I get frustrated that I can't play with a lot of cool moves. I really love the bicep crusher from spiderweb, and can not use it, for example. But to be honest, the guys in my gym will let me attempt all of them except the heelhook if I let them know in advance that I may, and I understand why every single one is illegal. Just to play devil's advocate (because I actually do wish some of this was allowed), here are some counter points:
Toeholds, leglocks, and kneebars target the knee. The reasons the knee is different from the arm are strength, flexibility, and sensitivity. Your knee is way stronger, so it can take way more pressure. So by the time the guy gets a lock tight on your knee, he is pulling his ass off, with less control than an armbar by far. Your elbow is more flexible, allowing more distance between the feeling of pain and the snap, and more sensitive, allowing more time between the same. Also, recovery for a knee takes much longer, the injury is far more debilitating, and way more likely to leave permanent lasting pain and immobility.
The bicep/calf crushes are the most annoying for me, but I understand. I have seen from both ends how easy it is to literally crush a bicep into tearing, or snap the arm with that move. It just tightens up so quickly, and often doesn't hurt all that bad right up until the injury. Also many of the same problems with knees vs elbows apply to calfs vs biceps. Plus many calf crushers come very close to, or do attack the knee at the same time. I think we could let these rules go, but at the same time I don't want some over-excited blue belt who just learned the move to take me out of competition for a year.
Slam from Guard is obvious, and cervical locks are understandable (a broken neck wouldn't go over too well).
What the hell is their definition of scissor takedown again? Because I know that doesn't mean a scissor sweep.

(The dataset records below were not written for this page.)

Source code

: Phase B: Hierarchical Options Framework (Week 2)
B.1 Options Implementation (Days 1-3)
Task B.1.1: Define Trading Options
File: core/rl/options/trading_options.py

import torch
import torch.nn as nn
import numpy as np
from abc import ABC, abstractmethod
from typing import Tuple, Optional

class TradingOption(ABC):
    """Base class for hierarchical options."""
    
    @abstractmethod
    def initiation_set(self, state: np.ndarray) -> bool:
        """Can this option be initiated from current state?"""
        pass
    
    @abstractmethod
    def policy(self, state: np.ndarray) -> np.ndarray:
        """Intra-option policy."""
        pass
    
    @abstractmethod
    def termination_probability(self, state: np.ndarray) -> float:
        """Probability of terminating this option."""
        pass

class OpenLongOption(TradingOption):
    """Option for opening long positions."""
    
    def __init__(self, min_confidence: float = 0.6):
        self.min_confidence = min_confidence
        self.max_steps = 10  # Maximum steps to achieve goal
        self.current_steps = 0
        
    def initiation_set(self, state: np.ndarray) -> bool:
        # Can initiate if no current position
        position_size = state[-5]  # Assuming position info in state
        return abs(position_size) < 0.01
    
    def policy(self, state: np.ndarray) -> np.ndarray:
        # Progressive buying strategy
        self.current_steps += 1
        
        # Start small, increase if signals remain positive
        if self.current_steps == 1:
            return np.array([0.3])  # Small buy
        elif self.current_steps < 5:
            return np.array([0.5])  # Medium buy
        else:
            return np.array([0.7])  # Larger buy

One other point about a comment above: You can not do a neck crank, even from triangle. People get away with it in triangles, head/arms, guillotines and rncs because you can't tell if it's a choke or a crank, and you can defend the choke by turning into the crank instead. But you are not supposed to crank the neck in the gi, period, and doing so is without a doubt dirty unless your opponent agrees beforehand. I like to train with it nogi, but I don't want to go home every single day unable to turn my neck to the side, so I train without it in the gi.